We recognize that life is bittersweet, filled with ups and downs; we laugh and we cry together. In fact, I recall wiping a tear shed for her father from her eye a moment before she walked down the wedding aisle. And most recently, like silly school girls we cracked-up laughing in a designated “Quiet Please” salon and were reprimanded and told to settle down.
Recently, I visited Shani in Hong Kong, where she has lived for 25 years. She enthusiastically toured me through the layout of her life: her home, community centre, synagogue, former offices, foot massage parlour, incredible walking trails and her kids’ former schools. Seeing is believing. Now I have a clear vision of her life on the other side of the world; it’s certainly a case of East meets West. Our daily lives are so different and yet so much the same; and that is precisely how our everlasting friendship endures.
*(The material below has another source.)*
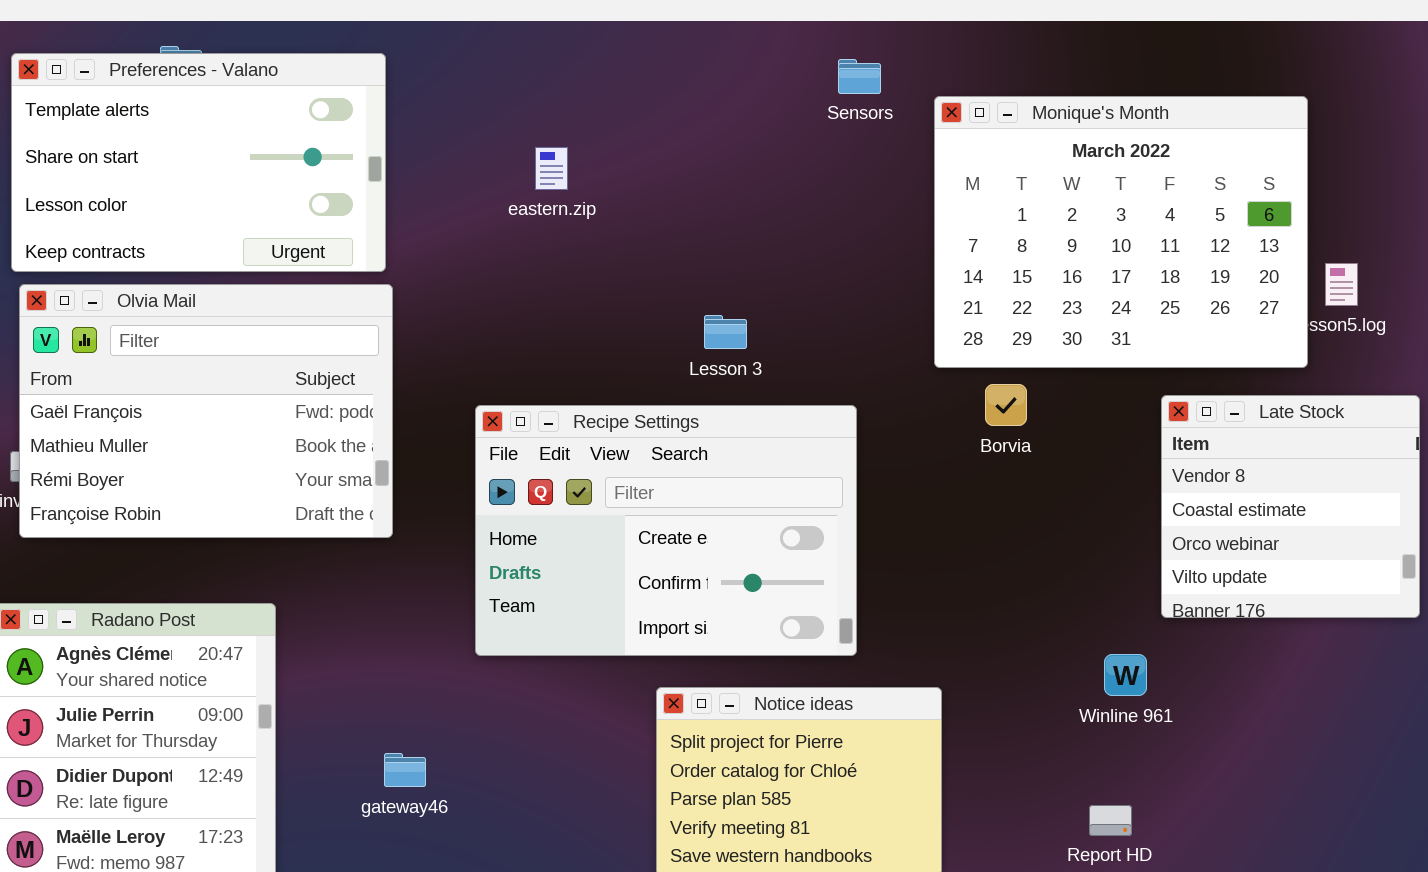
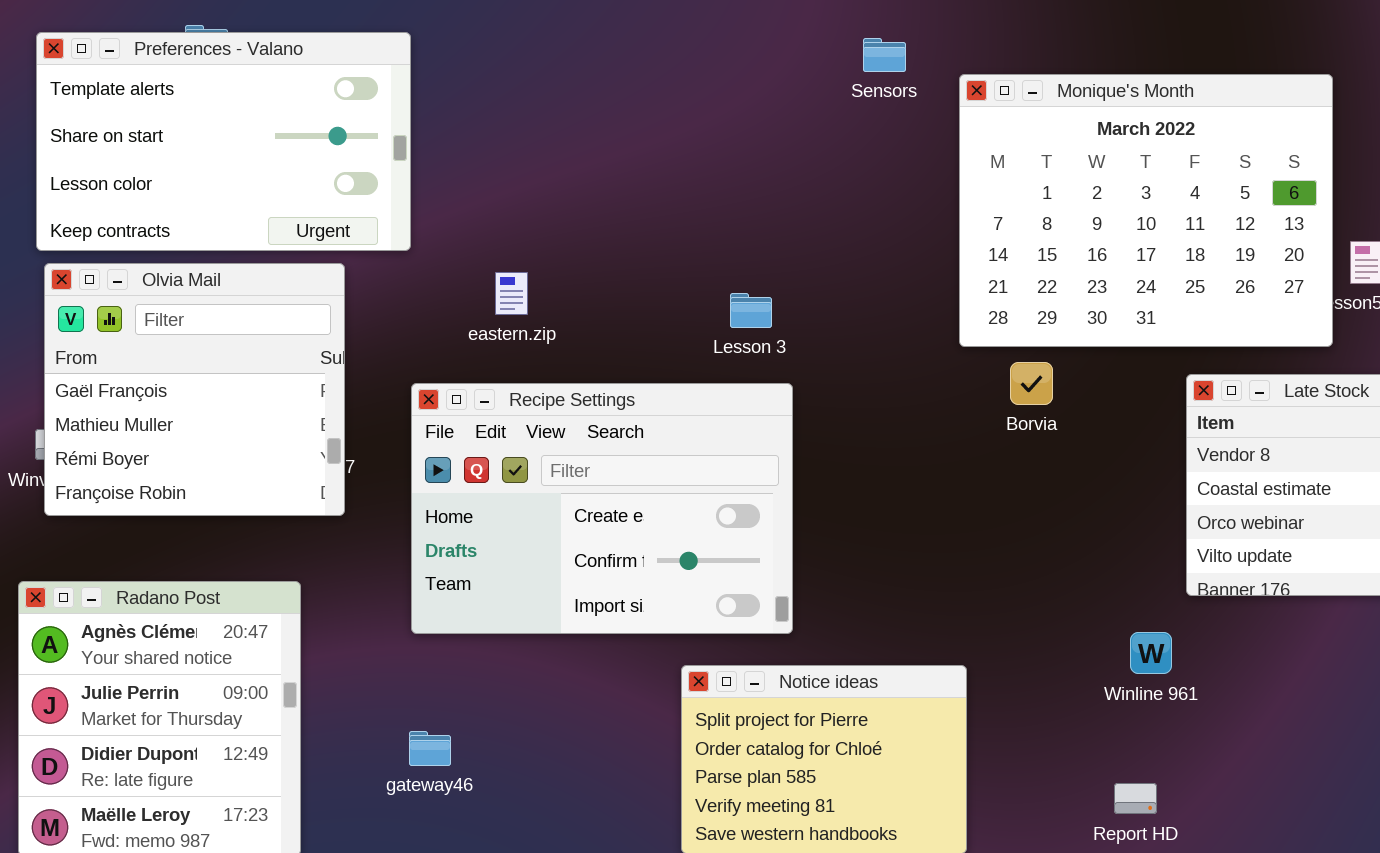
eastern.zip: [535,147,568,190] -> [495,272,528,315], moved
Olvia Mail: [19,284,393,538] -> [44,263,345,516], resized
Recipe Settings: [475,405,857,656] -> [411,383,793,634], moved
True, Shani speaks some basic Cantonese and enjoys the delicacies of Dim Sum. I prefer Tim Horton’s and toasted bagels. These details, although defining are the wrapping on our lives. Deep within, we care about all of the same things: the love of family, meaningful friendships, community and a healthy lifestyle. We navigate through each new life stage by sharing and listening. Currently, we are each struggling with adjusting to the empty nest and reinventing ourselves. We understand that life is precious and we are all on a journey of some sort. We hope our paths continue to intersect.
Hong Kong was a feast for the senses: neon flashing skyscrapers, traditional Buddhist temples, Local Street markets, a delicious mix of Eastern and Western flavoured meals, and breathtaking landscapes. Before parting ways, we discovered a treasure buried deep in her storage closet ‒ a memory box packed many decades ago – filled with faded photos, letters, diaries and keepsakes from our shared youth, and that was certainly a feast for our sentiments.